■ Exercise directions ■
Exclude images; transcribe the rest of the data exactly.

*** Collected data ***

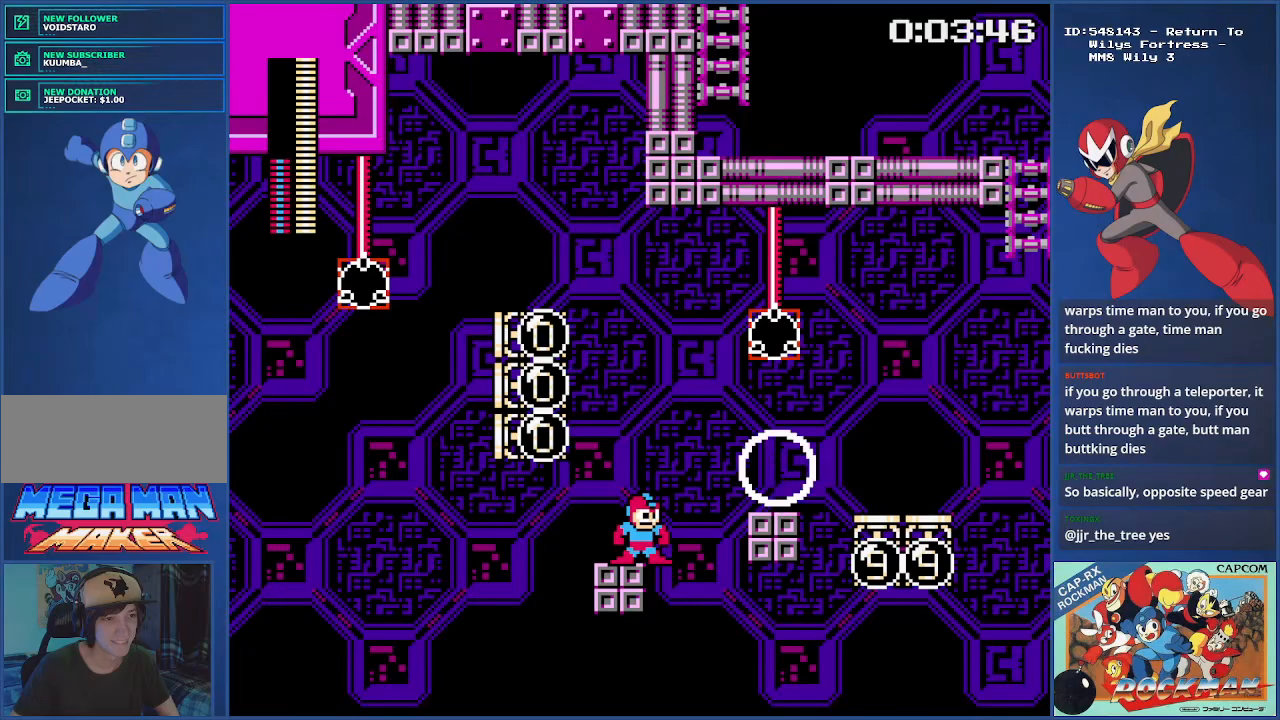
{"buttons": [], "events": []}
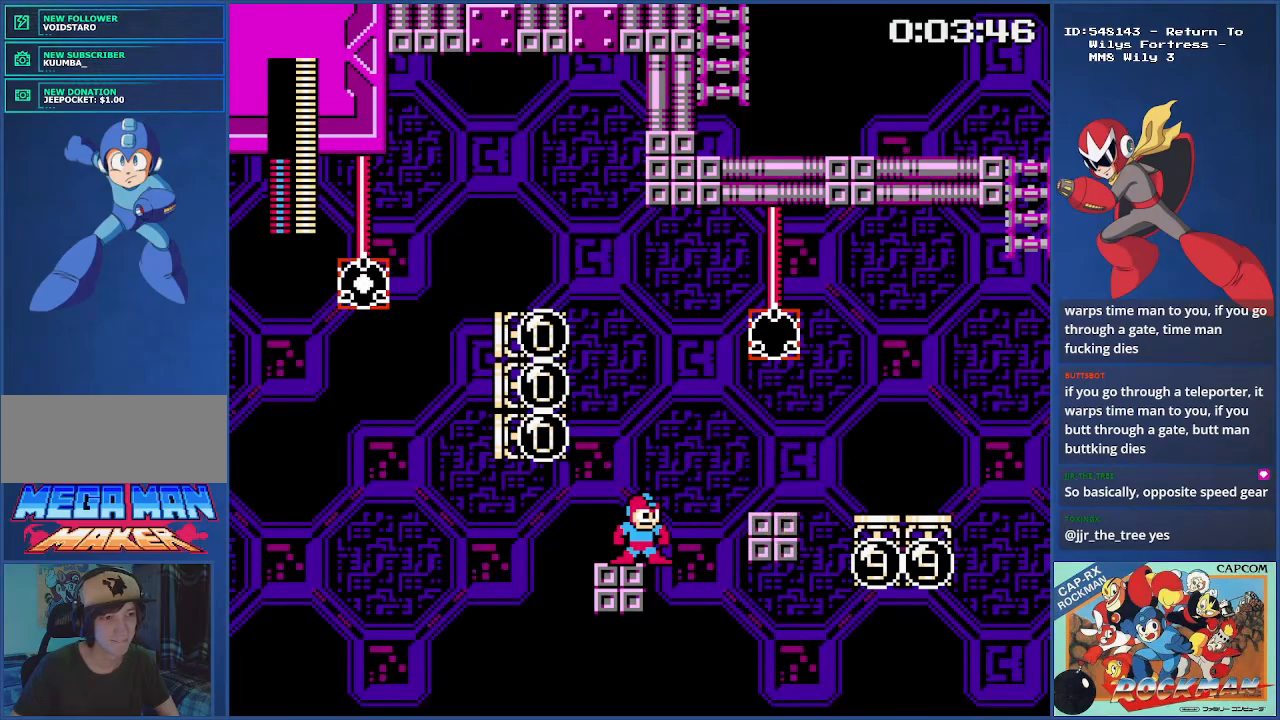
{"buttons": ["DPAD_RIGHT"], "events": [[33, "CROSS", "down"], [50, "DPAD_RIGHT", "down"], [300, "CROSS", "up"]]}
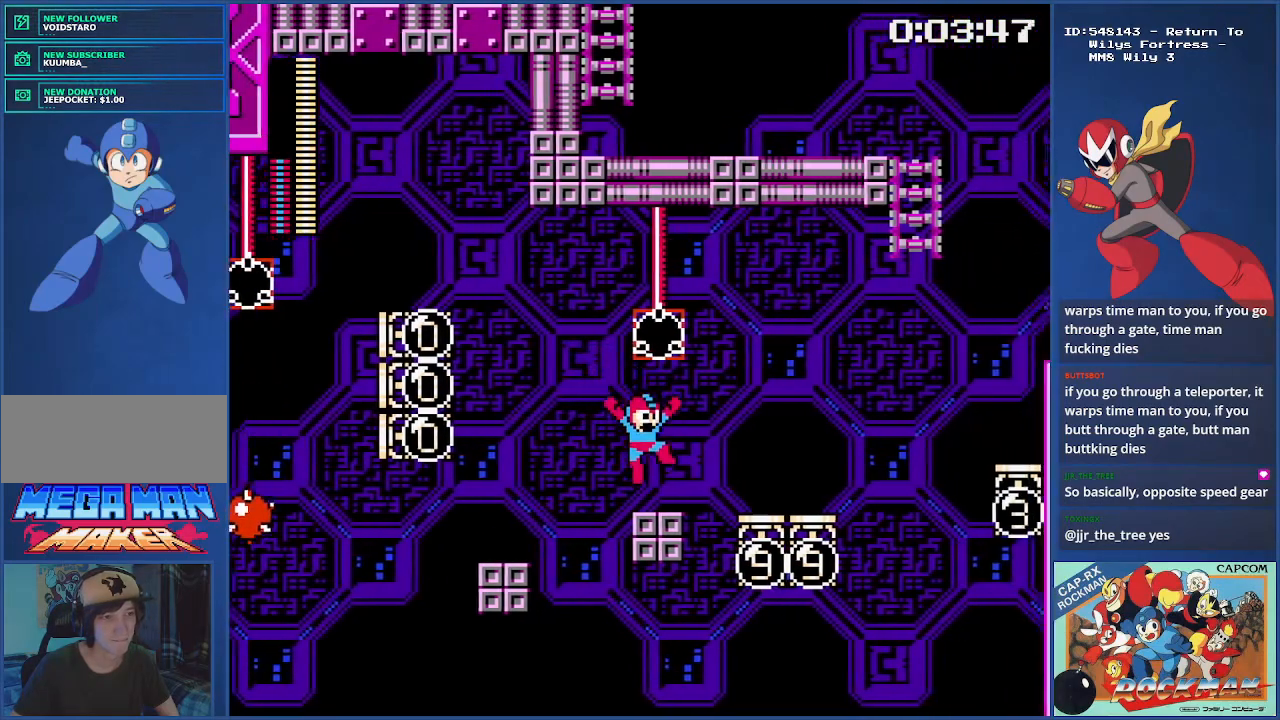
{"buttons": ["DPAD_RIGHT"], "events": [[200, "CROSS", "down"], [417, "CROSS", "up"]]}
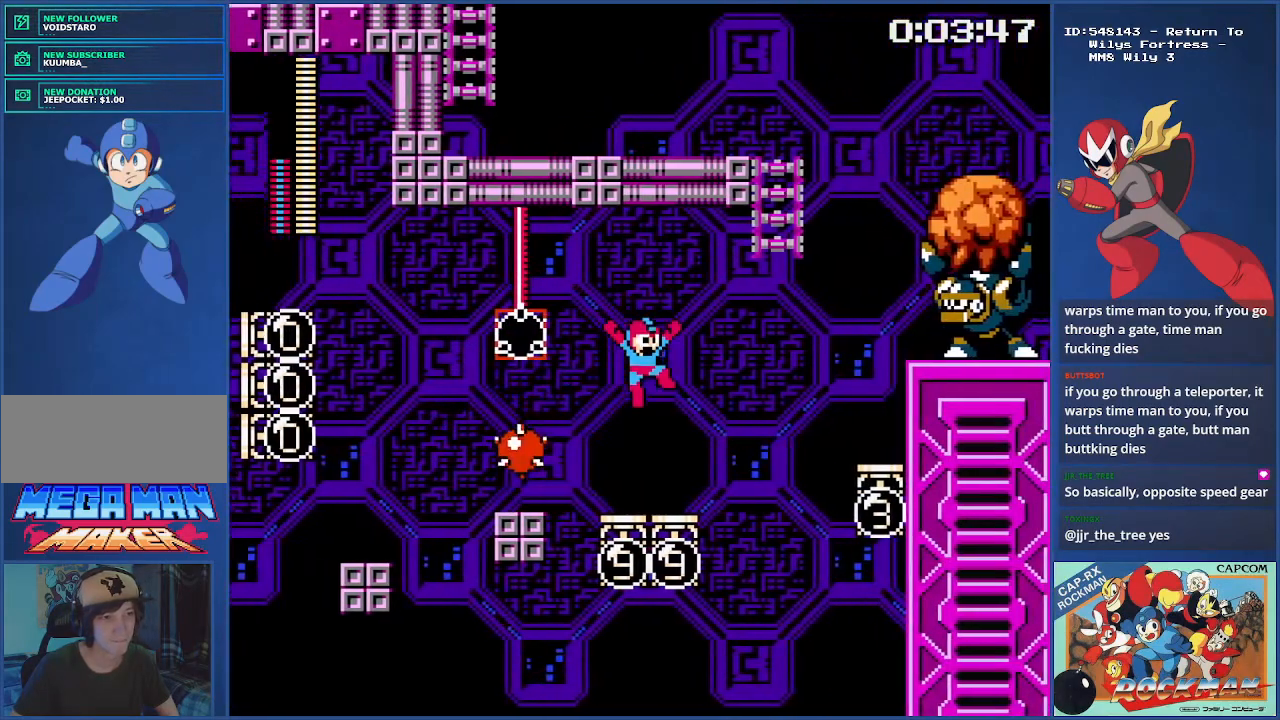
{"buttons": ["CROSS", "DPAD_RIGHT"], "events": [[33, "DPAD_RIGHT", "up"], [267, "DPAD_RIGHT", "down"], [283, "CROSS", "down"]]}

*** End of Collected data ***

■ Your solution ■
{"buttons": [], "events": []}
{"buttons": ["DPAD_RIGHT"], "events": [[33, "CROSS", "down"], [50, "DPAD_RIGHT", "down"], [300, "CROSS", "up"]]}
{"buttons": ["DPAD_RIGHT"], "events": [[200, "CROSS", "down"], [417, "CROSS", "up"]]}
{"buttons": ["CROSS", "DPAD_RIGHT"], "events": [[33, "DPAD_RIGHT", "up"], [267, "DPAD_RIGHT", "down"], [283, "CROSS", "down"]]}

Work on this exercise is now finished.